Attacked again by enemies, they fled into the mountains and found
refuge in a high cave in East Turkistan, today part of north-
west China. Ten sons were born in the cave, the youngest of whom
was to become a great warrior prince with the dynastic name of
A-Shih-Na. The sons settled on the southern slopes of the Altai
mountains in western Siberia, under the chieftenship of Juan-Juan.
Since earliest times the wolf has been the Khazar totem. [Bozkurt
in modern Turkish. Akdjali in Central Asian Turc]. |
The
Khazars emerged on the world scene as turcic horsemen who followed
the shamanic path of Tengri, the sky god, and a nomadic lifestyle,
suited to the breeding of horses for which they were the envy
of the world, sought after far and wide by the military, and merchants
from many nations. Over the course of centuries they adopted a
more settled way of life, though never dispensing with a nomadic
element connected to the seasons of the sun and moon. Their eventual
settlement, circa fifth century, in the lands between the river
Itil and the river Sabt, (today known respectively as the Volga
and the Don), with the Caucasus range to the south and the Black
Sea coast to the west, gave them the land of Khazaria. The Caspian
was then known as the Khazar Sea.

++++++++++

__TASKS TO COMPLETE__.
A. Revise the Khazar passage from "Attacked again by" to "chieftenship of Juan-Juan.", putting "grotto" in place of "cave".
B. List every river name that appears in the Khazar passage.
The data that comes next is separate material with no connection to the Khazar passage.

__SUPPLIED INFORMATION__.
++++++++++

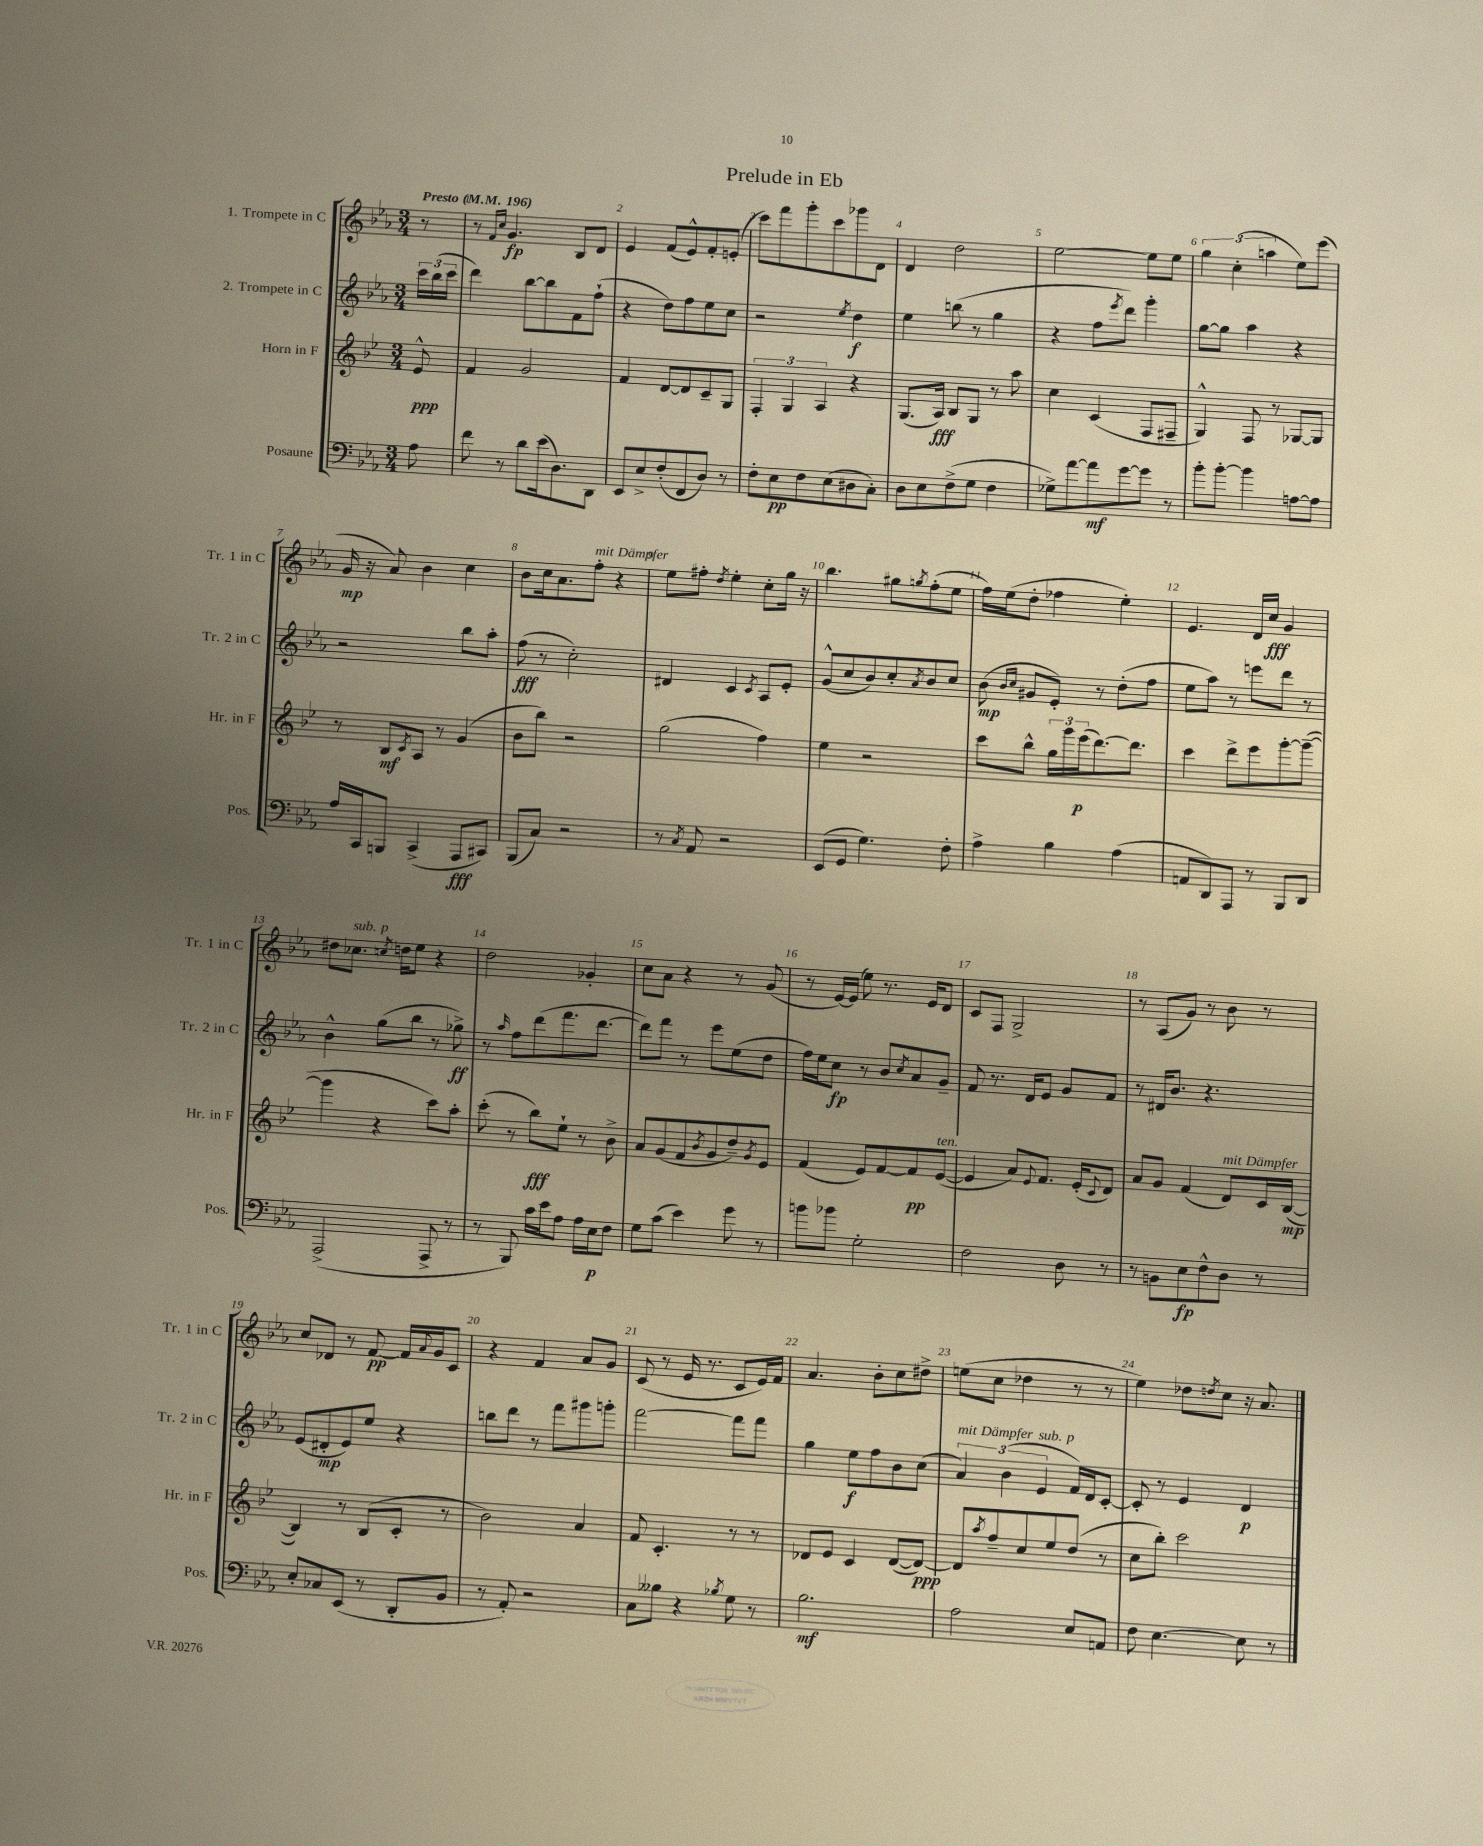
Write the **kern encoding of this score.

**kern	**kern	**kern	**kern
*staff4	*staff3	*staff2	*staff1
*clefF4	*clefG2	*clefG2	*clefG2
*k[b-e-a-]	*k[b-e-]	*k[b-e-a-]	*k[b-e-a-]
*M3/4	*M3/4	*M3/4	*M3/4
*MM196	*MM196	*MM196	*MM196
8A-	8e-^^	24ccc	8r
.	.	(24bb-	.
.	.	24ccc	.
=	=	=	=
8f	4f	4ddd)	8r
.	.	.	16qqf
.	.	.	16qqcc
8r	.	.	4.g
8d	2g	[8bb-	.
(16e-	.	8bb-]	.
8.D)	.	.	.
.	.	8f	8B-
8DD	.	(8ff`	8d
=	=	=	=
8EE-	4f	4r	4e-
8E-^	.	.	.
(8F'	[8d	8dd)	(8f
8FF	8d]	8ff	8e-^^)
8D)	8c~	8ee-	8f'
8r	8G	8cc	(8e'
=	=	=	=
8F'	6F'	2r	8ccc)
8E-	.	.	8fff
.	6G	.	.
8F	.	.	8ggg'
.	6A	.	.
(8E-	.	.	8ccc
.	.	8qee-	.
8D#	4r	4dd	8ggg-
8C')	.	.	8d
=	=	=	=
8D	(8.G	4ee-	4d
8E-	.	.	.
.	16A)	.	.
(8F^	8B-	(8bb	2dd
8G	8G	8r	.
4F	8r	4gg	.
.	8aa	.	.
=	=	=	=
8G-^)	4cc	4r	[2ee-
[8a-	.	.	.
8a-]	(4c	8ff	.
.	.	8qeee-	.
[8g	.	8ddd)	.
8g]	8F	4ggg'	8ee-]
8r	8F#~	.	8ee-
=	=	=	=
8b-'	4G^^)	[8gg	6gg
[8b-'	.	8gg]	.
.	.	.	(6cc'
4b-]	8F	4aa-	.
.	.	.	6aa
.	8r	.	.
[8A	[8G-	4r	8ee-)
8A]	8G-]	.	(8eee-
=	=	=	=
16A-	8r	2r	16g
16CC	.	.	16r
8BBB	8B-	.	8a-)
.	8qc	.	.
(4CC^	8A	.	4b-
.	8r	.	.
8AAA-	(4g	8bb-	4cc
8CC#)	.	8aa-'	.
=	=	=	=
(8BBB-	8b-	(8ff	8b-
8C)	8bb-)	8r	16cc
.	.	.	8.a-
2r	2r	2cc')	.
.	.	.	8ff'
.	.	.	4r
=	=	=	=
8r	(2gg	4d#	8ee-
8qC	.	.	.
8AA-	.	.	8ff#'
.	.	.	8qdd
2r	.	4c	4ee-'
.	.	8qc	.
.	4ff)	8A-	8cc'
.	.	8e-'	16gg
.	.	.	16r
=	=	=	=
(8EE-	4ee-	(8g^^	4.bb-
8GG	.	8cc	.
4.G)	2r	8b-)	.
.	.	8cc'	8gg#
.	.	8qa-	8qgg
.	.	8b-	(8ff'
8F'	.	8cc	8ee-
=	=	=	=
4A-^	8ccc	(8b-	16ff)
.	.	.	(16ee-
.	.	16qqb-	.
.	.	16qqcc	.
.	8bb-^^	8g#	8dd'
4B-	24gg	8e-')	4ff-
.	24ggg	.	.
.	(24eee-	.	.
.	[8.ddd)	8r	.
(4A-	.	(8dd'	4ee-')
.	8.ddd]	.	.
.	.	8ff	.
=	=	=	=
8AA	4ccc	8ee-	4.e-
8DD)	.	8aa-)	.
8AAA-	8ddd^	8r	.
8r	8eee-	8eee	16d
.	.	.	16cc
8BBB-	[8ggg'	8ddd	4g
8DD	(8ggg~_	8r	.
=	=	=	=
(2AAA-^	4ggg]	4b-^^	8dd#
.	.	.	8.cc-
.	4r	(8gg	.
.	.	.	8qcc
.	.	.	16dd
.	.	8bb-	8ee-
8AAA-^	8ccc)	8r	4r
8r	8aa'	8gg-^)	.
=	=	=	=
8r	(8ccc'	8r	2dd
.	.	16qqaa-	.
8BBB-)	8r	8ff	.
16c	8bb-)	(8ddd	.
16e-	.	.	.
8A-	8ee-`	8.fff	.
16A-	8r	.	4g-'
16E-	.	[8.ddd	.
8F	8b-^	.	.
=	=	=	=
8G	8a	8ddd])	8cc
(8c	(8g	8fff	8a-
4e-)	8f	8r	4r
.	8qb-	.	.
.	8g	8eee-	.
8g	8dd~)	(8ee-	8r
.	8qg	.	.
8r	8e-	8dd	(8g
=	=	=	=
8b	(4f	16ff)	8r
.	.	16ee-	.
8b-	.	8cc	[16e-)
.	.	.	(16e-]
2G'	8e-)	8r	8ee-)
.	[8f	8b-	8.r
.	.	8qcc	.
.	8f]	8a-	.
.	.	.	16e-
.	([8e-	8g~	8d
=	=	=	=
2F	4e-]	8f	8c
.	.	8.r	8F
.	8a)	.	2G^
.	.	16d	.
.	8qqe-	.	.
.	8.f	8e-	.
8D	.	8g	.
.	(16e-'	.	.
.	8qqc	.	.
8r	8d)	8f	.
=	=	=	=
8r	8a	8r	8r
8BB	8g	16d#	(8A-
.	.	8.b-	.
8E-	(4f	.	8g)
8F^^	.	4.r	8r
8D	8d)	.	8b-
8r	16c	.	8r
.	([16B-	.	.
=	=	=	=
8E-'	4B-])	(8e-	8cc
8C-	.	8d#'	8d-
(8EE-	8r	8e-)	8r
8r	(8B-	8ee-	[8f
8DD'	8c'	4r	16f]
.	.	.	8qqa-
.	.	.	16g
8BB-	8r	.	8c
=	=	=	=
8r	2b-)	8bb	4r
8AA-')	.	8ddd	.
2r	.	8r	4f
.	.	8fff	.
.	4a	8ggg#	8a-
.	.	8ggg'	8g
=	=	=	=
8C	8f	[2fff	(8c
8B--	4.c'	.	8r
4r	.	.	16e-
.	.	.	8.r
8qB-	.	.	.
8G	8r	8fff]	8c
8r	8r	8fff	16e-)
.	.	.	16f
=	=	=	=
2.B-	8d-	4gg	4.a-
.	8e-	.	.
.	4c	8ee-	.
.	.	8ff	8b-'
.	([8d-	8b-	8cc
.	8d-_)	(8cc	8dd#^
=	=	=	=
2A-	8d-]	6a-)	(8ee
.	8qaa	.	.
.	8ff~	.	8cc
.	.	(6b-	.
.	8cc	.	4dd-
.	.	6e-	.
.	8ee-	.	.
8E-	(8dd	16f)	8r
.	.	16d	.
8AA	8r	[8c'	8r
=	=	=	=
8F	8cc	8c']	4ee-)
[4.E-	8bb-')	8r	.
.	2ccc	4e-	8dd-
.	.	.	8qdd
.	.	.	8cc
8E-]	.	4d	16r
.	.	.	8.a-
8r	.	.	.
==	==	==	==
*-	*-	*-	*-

++++++++++

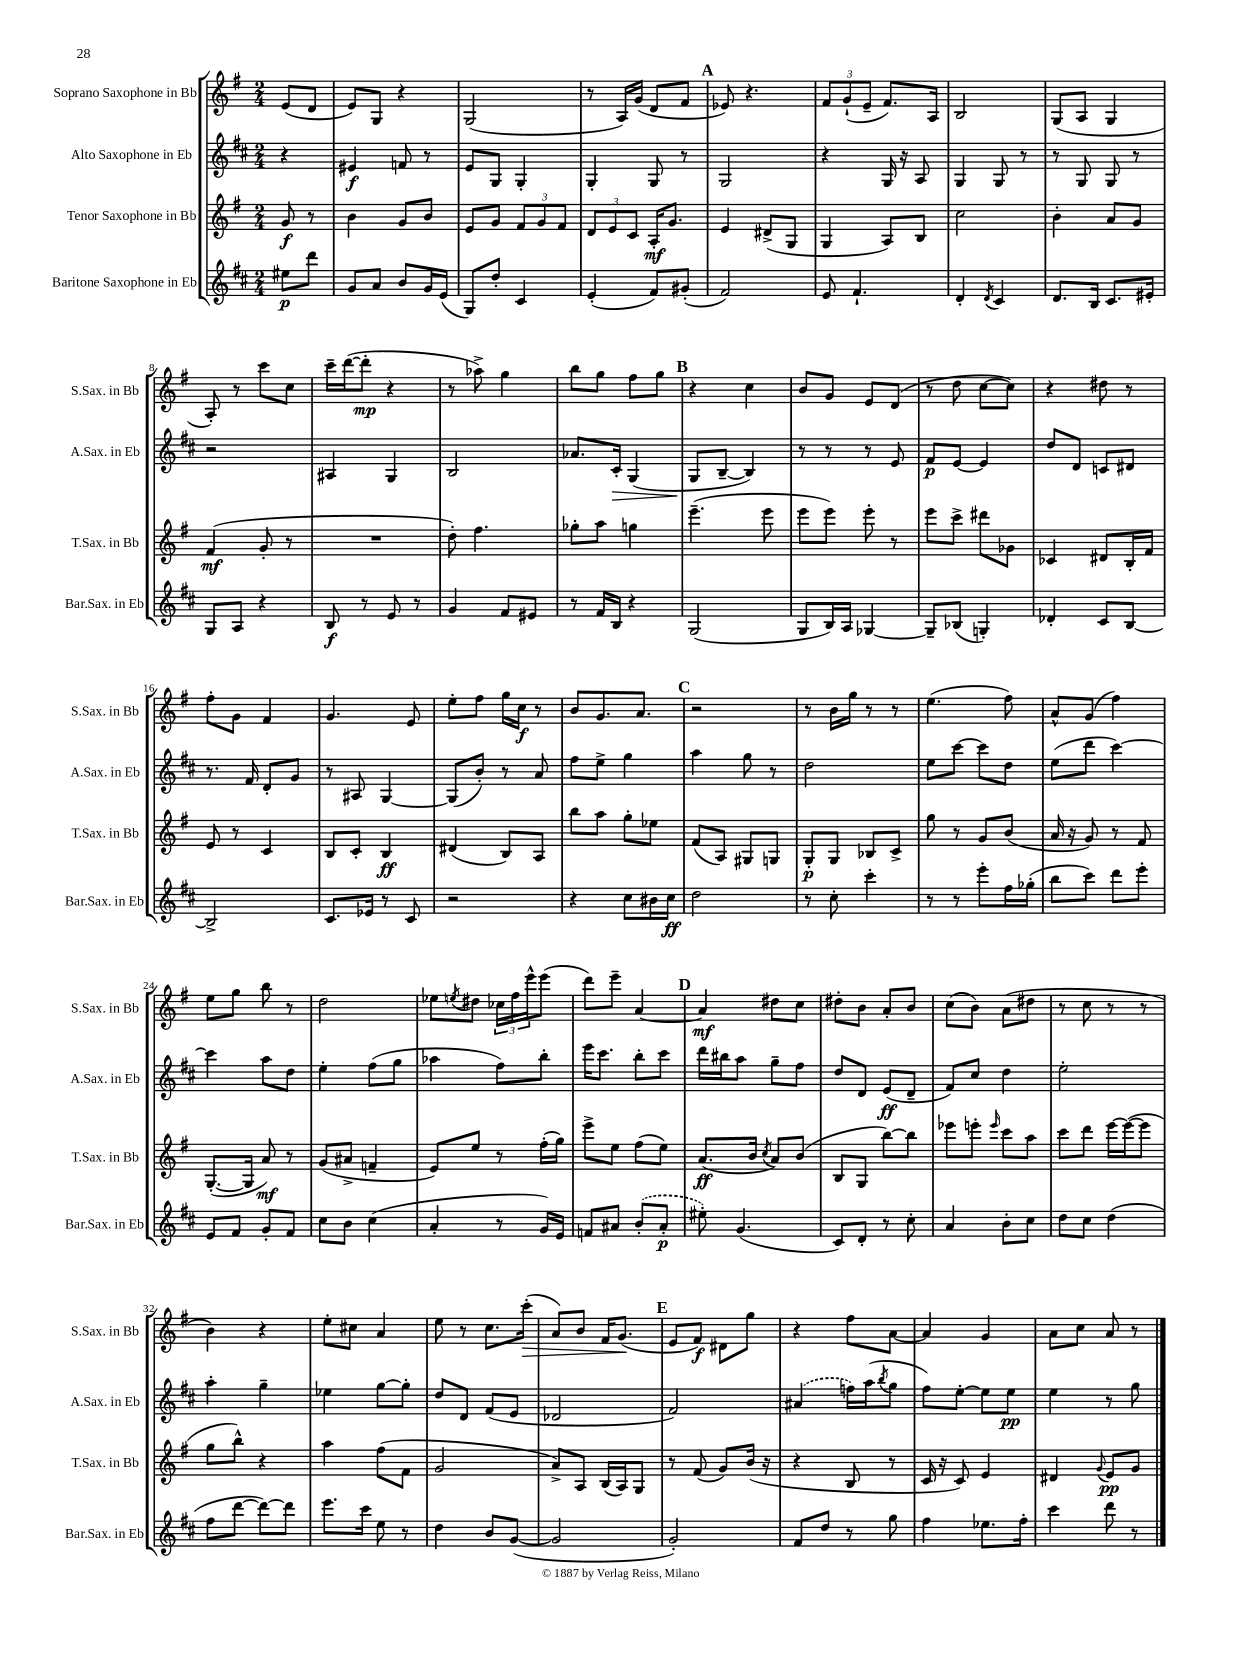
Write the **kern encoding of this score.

++++++++++

__ANSWERS TO THE TASKS__.
A.
Attacked again by enemies, they fled into the mountains and found
refuge in a high grotto in East Turkistan, today part of north-
west China. Ten sons were born in the grotto, the youngest of whom
was to become a great warrior prince with the dynastic name of
A-Shih-Na. The sons settled on the southern slopes of the Altai
mountains in western Siberia, under the chieftenship of Juan-Juan.

B. Itil, Sabt, Volga, Don